Quite a bit of Info here, I will look into all the cleaners, and cloths you mentioned. I think I may have some lighter fluid around.  Thank you for all your suggestions much appreciated.  [emoji3]


----------



## jcdeboever (Feb 16, 2016)

annamaria said:


> jcdeboever said:
> 
> 
> > For cleaning outside parts (not lens), I use an electric blower first to get off lose dust. I keep it at a safe distance. Then soft brush dry. Q-tips dipped in lighter fluid for oily grime. Rubbing alcohol for waterbased grime. Leather just use your spit and q-tips or microfibre towel. Microfibre towels are very handy, don't buy the cheap ones, get automotive detail grade as cheap ones lint bad.
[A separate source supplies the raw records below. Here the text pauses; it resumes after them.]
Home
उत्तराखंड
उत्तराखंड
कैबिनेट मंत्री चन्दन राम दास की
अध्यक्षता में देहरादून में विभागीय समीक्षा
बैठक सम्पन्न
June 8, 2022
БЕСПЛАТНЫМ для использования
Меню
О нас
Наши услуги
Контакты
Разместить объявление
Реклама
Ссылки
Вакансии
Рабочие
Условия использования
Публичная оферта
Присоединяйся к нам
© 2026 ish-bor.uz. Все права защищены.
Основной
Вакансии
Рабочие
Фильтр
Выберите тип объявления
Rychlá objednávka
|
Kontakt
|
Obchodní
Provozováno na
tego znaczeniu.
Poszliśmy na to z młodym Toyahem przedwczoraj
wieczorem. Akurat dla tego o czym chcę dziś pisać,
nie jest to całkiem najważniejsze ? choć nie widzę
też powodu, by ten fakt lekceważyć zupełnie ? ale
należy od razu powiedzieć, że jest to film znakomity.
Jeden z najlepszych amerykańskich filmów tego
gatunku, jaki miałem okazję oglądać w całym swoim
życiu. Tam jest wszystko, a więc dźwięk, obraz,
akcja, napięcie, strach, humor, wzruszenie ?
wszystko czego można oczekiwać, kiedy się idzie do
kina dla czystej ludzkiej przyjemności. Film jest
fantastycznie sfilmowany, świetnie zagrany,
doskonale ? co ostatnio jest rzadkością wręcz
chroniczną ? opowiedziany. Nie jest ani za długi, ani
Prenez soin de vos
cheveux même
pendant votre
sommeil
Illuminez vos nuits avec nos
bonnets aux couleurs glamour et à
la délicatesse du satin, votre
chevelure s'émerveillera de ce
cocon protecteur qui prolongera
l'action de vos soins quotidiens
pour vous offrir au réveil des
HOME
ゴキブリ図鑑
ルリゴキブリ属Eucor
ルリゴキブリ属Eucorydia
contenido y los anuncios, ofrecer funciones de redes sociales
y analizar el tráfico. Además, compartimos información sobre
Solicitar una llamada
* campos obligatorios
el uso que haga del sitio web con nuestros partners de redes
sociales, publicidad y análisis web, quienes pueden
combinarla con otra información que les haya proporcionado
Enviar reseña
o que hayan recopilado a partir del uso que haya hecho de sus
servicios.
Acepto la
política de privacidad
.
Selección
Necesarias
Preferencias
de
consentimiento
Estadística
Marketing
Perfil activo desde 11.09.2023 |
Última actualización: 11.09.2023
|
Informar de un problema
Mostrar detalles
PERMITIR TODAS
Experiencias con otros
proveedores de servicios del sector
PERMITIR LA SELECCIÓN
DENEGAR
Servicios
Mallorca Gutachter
Mechanical parts I use lighter fluid or electrical contact cleaner and microfiber tipped automotive touch up brushes, very handy. Toothpicks, led lit power glasses, graphite, magnetic dish, razor blades, third hand clips, are other handy items. Cell phone to help capture parts assembly challenges. The service manual would be helpful. Micro tools are a must. If you decide to lubricate with graphite, less is better, super tiny amounts or leave it dry. Time, patience, and good light are a must.
> ...


Lighter fluid works great, no residue. Sprayway can be picked up at Walmart I think, its aerosol and the wife swears by it as well. I buy it by the case (12) from local automotive paint store. Graphite can be had at micheals craft store in the pinewood derby section but may not be necessary. 
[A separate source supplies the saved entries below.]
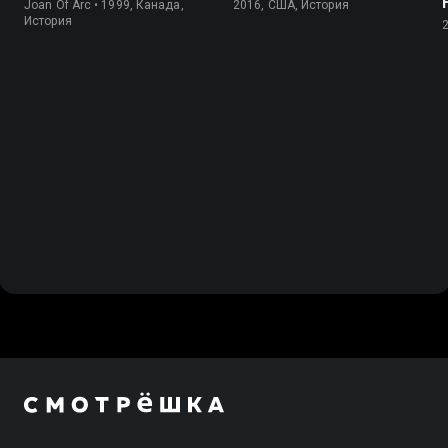
Joan Of Arc • 1999, Канада,
2016, США, История
История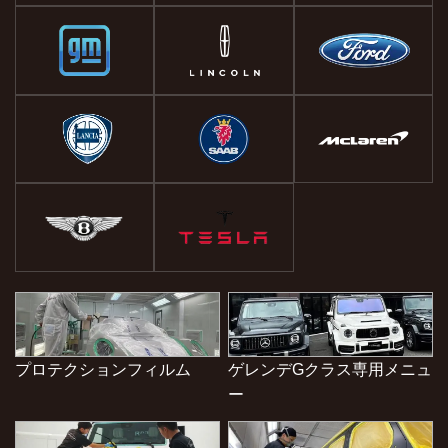
プロテクションフィルム
ゲレンデGクラス専用メニュ
ー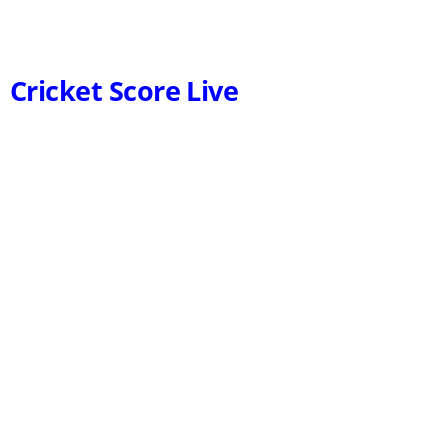
Cricket Score Live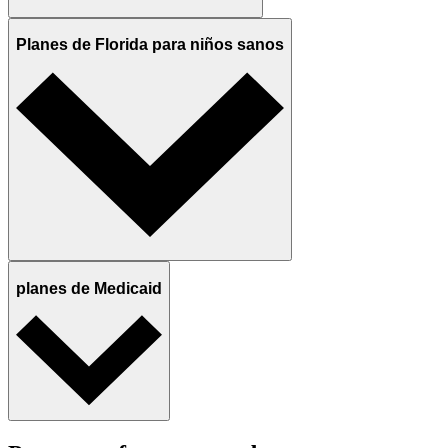
Planes de Florida para niños sanos
planes de Medicaid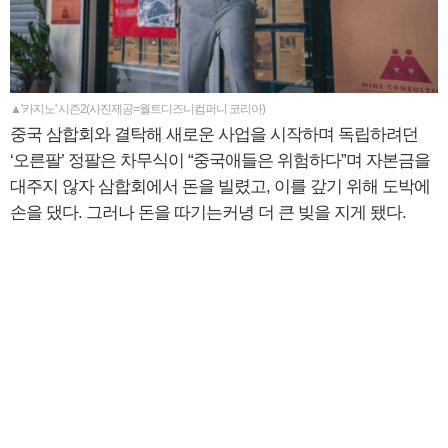
▲'카지노' 시즌2(사진제공=월트디즈니컴퍼니 코리아)
중국 삼합회와 결탁해 새로운 사업을 시작하며 독립하려던
‘오른팔’ 정팔은 차무식이 “중국애들은 위험하다”며 자본금을
대주지 않자 삼합회에서 돈을 빌렸고, 이를 갚기 위해 도박에
손을 댔다. 그러나 돈을 따기는커녕 더 큰 빚을 지게 됐다.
Sent from my XT1254 using Tapatalk


----------



## annamaria (Feb 16, 2016)

jcdeboever said:


> annamaria said:
> 
> 
> > jcdeboever said:
> ...



Thanks again I will take a look next time I'm at Walmart, as for graphite I will have to do some searching online or locally in this small town [emoji57]


----------



## john.margetts (Feb 16, 2016)

With Pronto or Prontor shutters it is not a good idea to use the self timer as the mechanism is weak and using it could wreck the shutter mechanism.  Pronto/Prontor shutters are very robust (above comments not withstanding) and should need very little attention. They are designed to work with no lubrication so do not be tempted to use any sort of oil or (worse) WD40 on it. Dry-firing the shutter a few dozen times will encourage correct speeds.
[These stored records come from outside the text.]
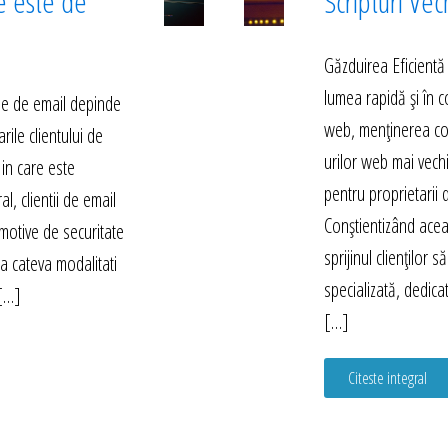
e este de
Scripturi Vec
Găzduirea Eficientă
lumea rapidă și în 
rile de email depinde
web, menținerea compa
arile clientului de
urilor web mai vech
 in care este
pentru proprietarii d
l, clientii de email
Conștientizând acea
motive de securitate
sprijinul clienților 
sta cateva modalitati
specializată, dedica
 […]
[…]
Citeste integral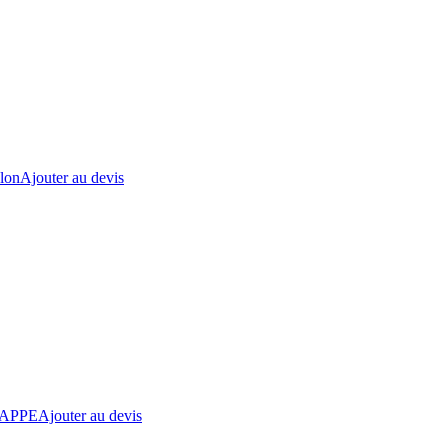
lon
Ajouter au devis
APPE
Ajouter au devis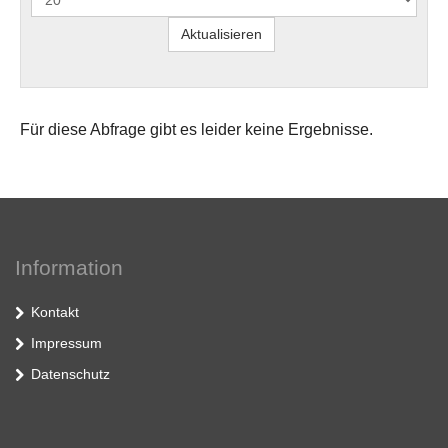
Für diese Abfrage gibt es leider keine Ergebnisse.
Information
Kontakt
Impressum
Datenschutz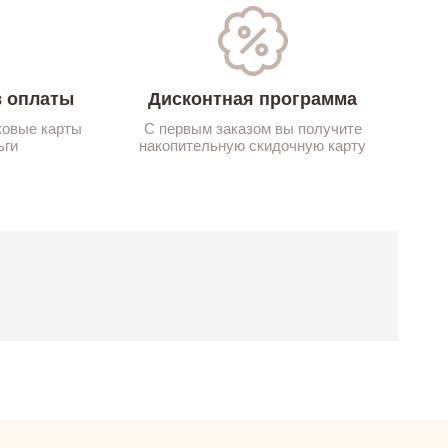
 оплаты
Дисконтная программа
ковые карты
С первым заказом вы получите
ьги
накопительную скидочную карту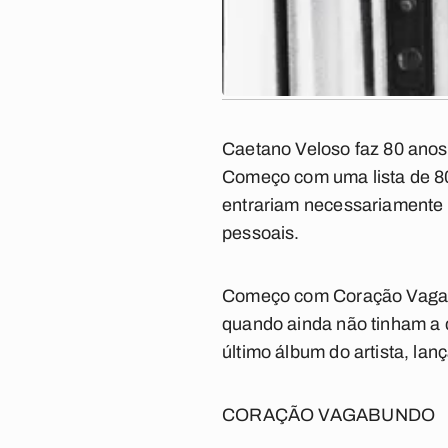
Caetano Veloso faz 80 anos 
Começo com uma lista de 8
entrariam necessariamente
pessoais.
Começo com
Coração Vag
quando ainda não tinham a 
último álbum do artista, la
CORAÇÃO VAGABUNDO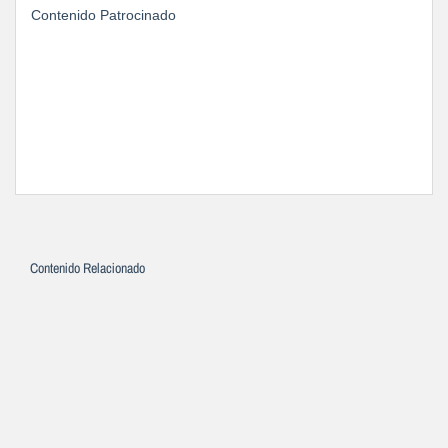
Contenido Patrocinado
Contenido Relacionado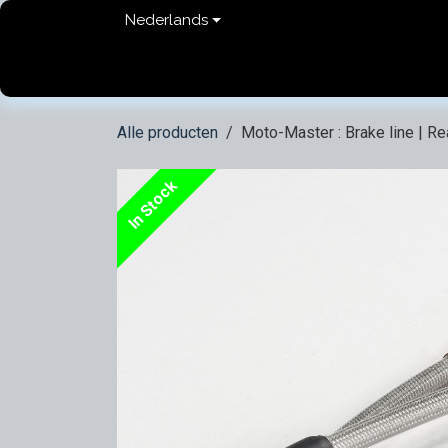
Overslaan naar inhoud
Nederlands
Home
shop
Contact
FAQ
Privacy Pol
Alle producten
Moto-Master : Brake line | Re
In Stock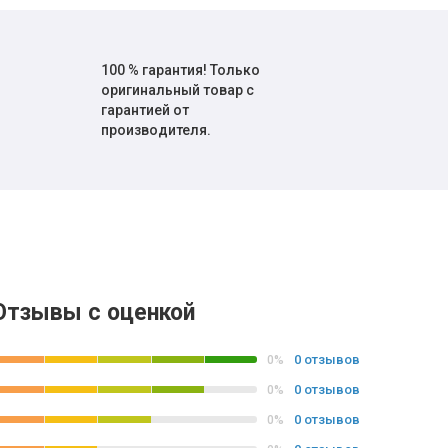
100 % гарантия! Только
оригинальный товар с
гарантией от
производителя.
Отзывы с оценкой
0 отзывов
0%
0 отзывов
0%
0 отзывов
0%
www.johns-old-cameras.blogspot.co.uk


----------



## annamaria (Feb 16, 2016)

john.margetts said:


> With Pronto or Prontor shutters it is not a good idea to use the self timer as the mechanism is weak and using it could wreck the shutter mechanism.  Pronto/Prontor shutters are very robust (above comments not withstanding) and should need very little attention. They are designed to work with no lubrication so do not be tempted to use any sort of oil or (worse) WD40 on it. Dry-firing the shutter a few dozen times will encourage correct speeds.
> 
> www.johns-old-cameras.blogspot.co.uk



Thanks so much for your advice and suggestions, and all the info. Will check out the link as soon as I get home from work.  Appreciate your reply.


----------